Why Do You Grok? A Theoretical Analysis of Grokking Modular Addition
We present a theoretical explanation of the "grokking" phenomenon, where a model generalizes long after overfitting, for the originally-studied problem of modular addition. First, we show that early in gradient descent, when the "kernel regime" approximately holds, no permutation-equivariant model can achieve small population error on modular addition unless it sees at least a constant fraction of all possible data points. Eventually, however, models escape the kernel regime. We show that two-layer quadratic networks that achieve zero training loss with bounded ℓ∞ norm generalize well with substantially fewer training points, and further show such networks exist and can be found by gradient descent with small ℓ∞ regularization. We further provide empirical evidence that these networks as well as simple Transformers, leave the kernel regime only after initially overfitting. Taken together, our results strongly support the case for grokking as a consequence of the transition from kernel-like behavior to limiting behavior of gradient descent on deep networks.

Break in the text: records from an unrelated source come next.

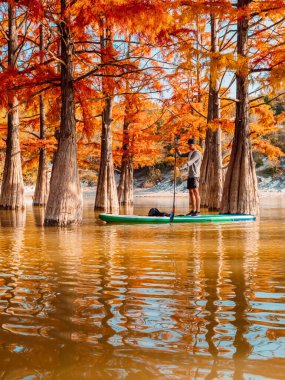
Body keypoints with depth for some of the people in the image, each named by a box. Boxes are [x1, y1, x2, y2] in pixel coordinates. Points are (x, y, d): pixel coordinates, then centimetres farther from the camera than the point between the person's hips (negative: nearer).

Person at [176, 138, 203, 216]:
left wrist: (180, 168, -31)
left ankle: (198, 211, -11)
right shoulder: (190, 153, 17)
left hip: (195, 175, -9)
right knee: (191, 192, 9)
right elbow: (181, 155, 24)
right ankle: (193, 210, 15)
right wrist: (177, 150, 3)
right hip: (190, 175, 9)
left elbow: (189, 163, -24)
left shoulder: (197, 153, -12)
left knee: (196, 192, -10)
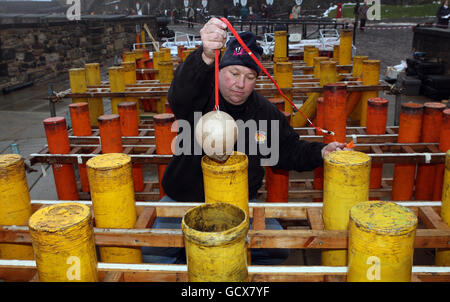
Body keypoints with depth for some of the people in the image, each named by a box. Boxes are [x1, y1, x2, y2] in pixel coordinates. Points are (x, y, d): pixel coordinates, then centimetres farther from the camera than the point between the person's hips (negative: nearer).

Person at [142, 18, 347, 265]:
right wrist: (205, 56, -57)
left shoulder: (266, 112, 2)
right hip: (183, 197, -2)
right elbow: (179, 93, -37)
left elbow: (287, 150, 14)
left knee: (276, 250, -15)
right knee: (153, 254, -16)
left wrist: (320, 152, -4)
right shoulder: (199, 96, -12)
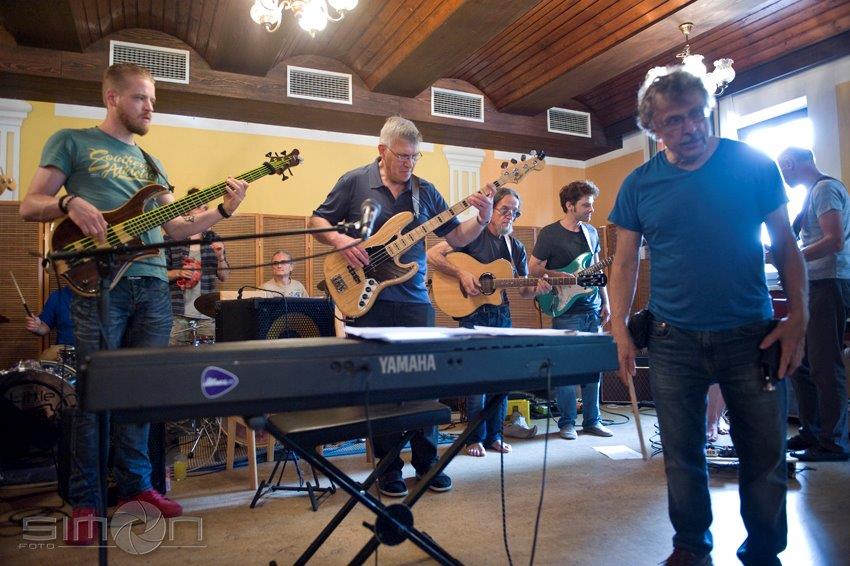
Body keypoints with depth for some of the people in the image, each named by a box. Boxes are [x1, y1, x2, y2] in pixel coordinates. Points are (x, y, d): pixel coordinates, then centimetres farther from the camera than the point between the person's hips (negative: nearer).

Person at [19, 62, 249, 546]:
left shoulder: (150, 163, 22)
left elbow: (172, 227, 16)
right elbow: (30, 206, 2)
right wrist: (69, 202, -19)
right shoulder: (71, 142, 7)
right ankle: (85, 503, 9)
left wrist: (223, 210, 4)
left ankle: (135, 483, 20)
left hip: (153, 284, 5)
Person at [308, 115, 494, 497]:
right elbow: (317, 221, 4)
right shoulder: (354, 182, 0)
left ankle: (426, 461, 23)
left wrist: (482, 219, -8)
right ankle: (389, 467, 20)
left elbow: (456, 238, 10)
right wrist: (340, 239, -15)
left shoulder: (425, 191, 8)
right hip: (368, 299, -2)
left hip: (414, 301, 3)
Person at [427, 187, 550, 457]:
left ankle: (494, 435, 22)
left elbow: (523, 290, 12)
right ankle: (475, 438, 11)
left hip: (501, 315, 6)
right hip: (474, 314, -5)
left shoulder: (516, 248, 12)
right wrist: (462, 274, -21)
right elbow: (432, 254, -12)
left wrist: (537, 288, -11)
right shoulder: (473, 234, -5)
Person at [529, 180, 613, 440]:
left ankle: (592, 420, 21)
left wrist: (605, 303, 12)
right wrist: (560, 277, -17)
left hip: (593, 310, 6)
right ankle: (567, 423, 12)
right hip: (566, 311, -6)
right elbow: (533, 268, -5)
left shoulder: (591, 232, 12)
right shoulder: (549, 233, -7)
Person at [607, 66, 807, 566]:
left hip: (751, 337, 0)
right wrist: (620, 331, -5)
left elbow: (785, 245, 3)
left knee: (765, 458, 9)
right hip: (673, 342, 1)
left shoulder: (753, 164, 0)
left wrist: (798, 318, -5)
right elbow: (625, 263, 3)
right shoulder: (640, 185, 1)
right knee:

Progress Measures for Grokking on Real-world Tasks
Grokking, a phenomenon where machine learning models generalize long after overfitting, has been primarily observed and studied in algorithmic tasks. This paper explores grokking in real-world datasets using deep neural networks for classification under the cross-entropy loss. We challenge the prevalent hypothesis that the L₂ norm of weights is the primary cause of grokking by demonstrating that grokking can occur outside the expected range of weight norms. To better understand grokking, we introduce three new progress measures: activation sparsity, absolute weight entropy, and approximate local circuit complexity. These measures are conceptually related to generalization and demonstrate a stronger correlation with grokking in real-world datasets compared to weight norms. Our findings suggest that while weight norms might usually correlate with grokking and our progress measures, they are not causative, and our proposed measures provide a better understanding of the dynamics of grokking.

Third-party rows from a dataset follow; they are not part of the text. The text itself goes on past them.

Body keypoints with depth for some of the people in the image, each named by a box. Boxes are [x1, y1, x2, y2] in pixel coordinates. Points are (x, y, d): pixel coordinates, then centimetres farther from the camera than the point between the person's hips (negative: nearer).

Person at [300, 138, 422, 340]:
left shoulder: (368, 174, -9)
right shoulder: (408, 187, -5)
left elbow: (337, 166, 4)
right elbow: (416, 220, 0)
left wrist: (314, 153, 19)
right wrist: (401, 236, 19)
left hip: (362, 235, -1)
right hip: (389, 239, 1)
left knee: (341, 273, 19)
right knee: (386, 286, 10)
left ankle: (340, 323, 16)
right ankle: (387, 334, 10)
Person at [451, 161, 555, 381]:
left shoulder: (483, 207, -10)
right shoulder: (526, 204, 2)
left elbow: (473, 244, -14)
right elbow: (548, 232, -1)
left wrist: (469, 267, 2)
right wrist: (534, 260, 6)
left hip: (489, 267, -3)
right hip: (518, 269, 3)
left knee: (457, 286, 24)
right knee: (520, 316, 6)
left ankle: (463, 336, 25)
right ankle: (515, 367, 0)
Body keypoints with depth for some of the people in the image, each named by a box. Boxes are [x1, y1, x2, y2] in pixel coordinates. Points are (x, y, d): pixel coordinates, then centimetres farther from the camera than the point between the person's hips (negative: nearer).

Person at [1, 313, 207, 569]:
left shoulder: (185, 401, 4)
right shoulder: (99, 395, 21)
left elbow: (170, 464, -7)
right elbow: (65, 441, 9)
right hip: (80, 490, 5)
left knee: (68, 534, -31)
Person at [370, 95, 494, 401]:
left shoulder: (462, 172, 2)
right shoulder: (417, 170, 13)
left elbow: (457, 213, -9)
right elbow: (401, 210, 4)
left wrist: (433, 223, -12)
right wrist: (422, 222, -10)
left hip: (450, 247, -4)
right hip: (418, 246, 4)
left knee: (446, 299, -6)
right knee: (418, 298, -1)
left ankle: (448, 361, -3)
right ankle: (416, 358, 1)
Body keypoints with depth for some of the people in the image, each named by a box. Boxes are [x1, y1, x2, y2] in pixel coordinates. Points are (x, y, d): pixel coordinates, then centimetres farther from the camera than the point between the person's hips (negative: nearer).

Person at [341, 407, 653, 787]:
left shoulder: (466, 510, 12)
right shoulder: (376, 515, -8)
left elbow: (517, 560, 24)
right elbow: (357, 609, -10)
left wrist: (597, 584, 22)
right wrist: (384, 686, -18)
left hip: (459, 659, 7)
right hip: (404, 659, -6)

Grokking Beyond Neural Networks: An Empirical Exploration with Model Complexity
In some settings neural networks exhibit a phenomenon known as grokking, where they achieve perfect or near-perfect accuracy on the validation set long after the same performance has been achieved on the training set. In this paper, we discover that grokking is not limited to neural networks but occurs in other settings such as Gaussian process (GP) classification, GP regression, linear regression and Bayesian neural networks. We also uncover a mechanism by which to induce grokking on algorithmic datasets via the addition of dimensions containing spurious information. The presence of the phenomenon in non-neural architectures shows that grokking is not restricted to settings considered in current theoretical and empirical studies. Instead, grokking may be possible in any model where solution search is guided by complexity and error.
Additional Resources
For an interactive tutorial on modular arithmetic and grokking, see: Google PAIR Grokking Explorable
Conclusion
Grokking represents a fascinating and complex phenomenon in deep learning that challenges our understanding of generalization. The literature reveals multiple perspectives on grokking—from circuit competition and training dynamics to mechanistic interpretability and theoretical foundations. Key insights include the role of dataset size and composition, the importance of optimization hyperparameters, the existence of distinct learning phases, and the presence of both memorizing and generalizing circuits. Future research directions include extending grokking to more complex tasks, developing better prediction methods, and understanding its implications for large language models.